I know many of you are asking why I'm going for happy when its so much easier to be grouchy. Its not easy to grin when you break your little toe on a table leg but letting a stream of cuss words fly is a snap. As someone who has always gravitated toward the easy side when making choices, this is a departure from habit. There are a couple reasons. Even though a Pollyanna can get a bit tedious for people around him, its a much better environment for your family than dealing with a bitchy sourpuss. When you're happy, everyone around you is too. When you have a stick up your ass, that stick hits everyone on the head! (Not a pretty sight, huh Fuzzy?)

The other reason is purely selfish. One thing I've noticed about health is that pleasant, happy people rarely have premature heart attacks. Most of my co-workers who've had heart attacks before they retired were bitchers and complainers. A bad attitude results in bad health and a positive attitude leads to a positive healthy being. That might be a load of crap but what if it isn't?

Also, with this new attitude, its a good thing I'm a liberal Democrat. One thing I've noticed lately is the Right Wingers are not a happy bunch. They are spewing hatred and lies about everyone and everything that doesn't agree to their narrow minded stereotypical view of life and such misery can't be healthy for the body, the spirit or for relationships. To them I just smile and say "Vaya con dios, mus muchachos!" Yeah, "Go with God" because unless you lighten up, you'll be seeing him sooner than you think!!

Now, being a happy fellow is nice but unless you do it right, you come out looking like a dork. I'll definitely have to change some of my stock one liners. When someone says "How ya doin'?" I usually say "I'm doing, I just don't know how yet." To "Have a good day" I always say either "I'll try but I won't make any guarantees" or "I'll be sure to make the heroic effort, you can count on it". I've just always figured that as long as people greet me with the same old tired lines, I'll reciprocate with an old tired line of my own. And you never know. If the person hasn't ever heard them before, they will enjoy the witty retort. As the years go by, that possibility diminishes quite a bit. To replace those answers with a "happy" one will take an enormous effort on my part. After all, those other answers were crafted during 56 years of life. To come up with an equally witty, yet happy reply may be too much to ask for. Sadly, I don't have my greatest inspiration to look to for answers. Yeah, if anyone could come up with a great bullshit line on short notice, it was my dad. He was the master of the one liner. The only other person who could help me is my son, Shane. His line of bull has shown flashes of his grandpa that makes my skin get cold! I'll mine that fervid brain of his when he comes home tomorrow for Easter.

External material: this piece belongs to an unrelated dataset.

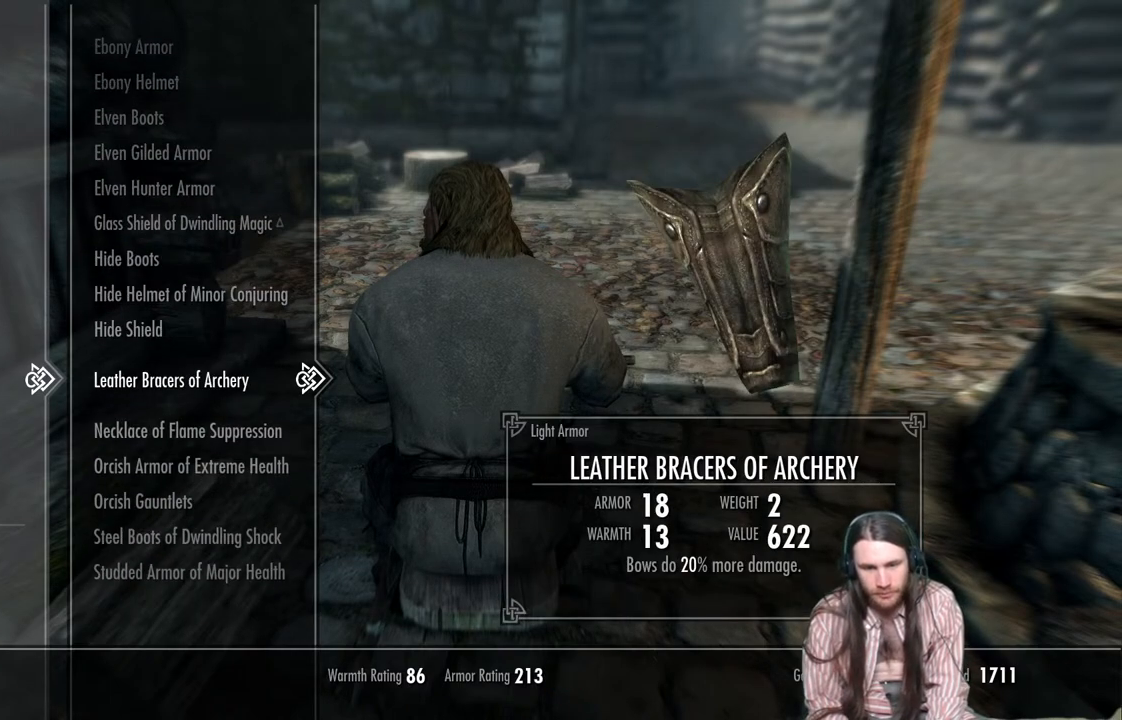
{"buttons": [], "left_stick": "center", "right_stick": "center", "events": []}
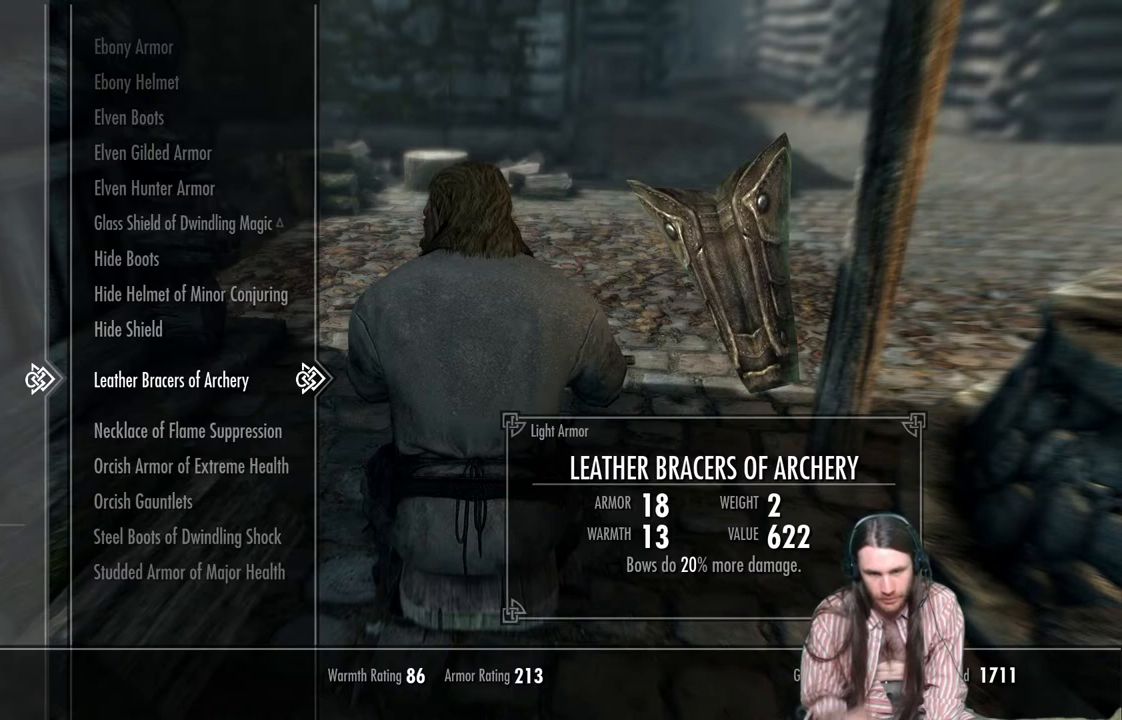
{"buttons": [], "left_stick": "center", "right_stick": "center", "events": []}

To the "How ya doin'" I could say "I'm so happy I could just fart." But farting in public is on my personal improvement agenda and talking about it makes 'em sneak out even more often. Well, eliminating a gassy, bloated feeling would make me a happier guy. How about when someone says "Have a good day" I just turn around and blow a tird whistle. Now THAT would make me happy!

So whether I'm "Happy Max" or "Max +" I don't care. To quote the guy in the e-mail "I couldn't be happier unless I was TWINS!"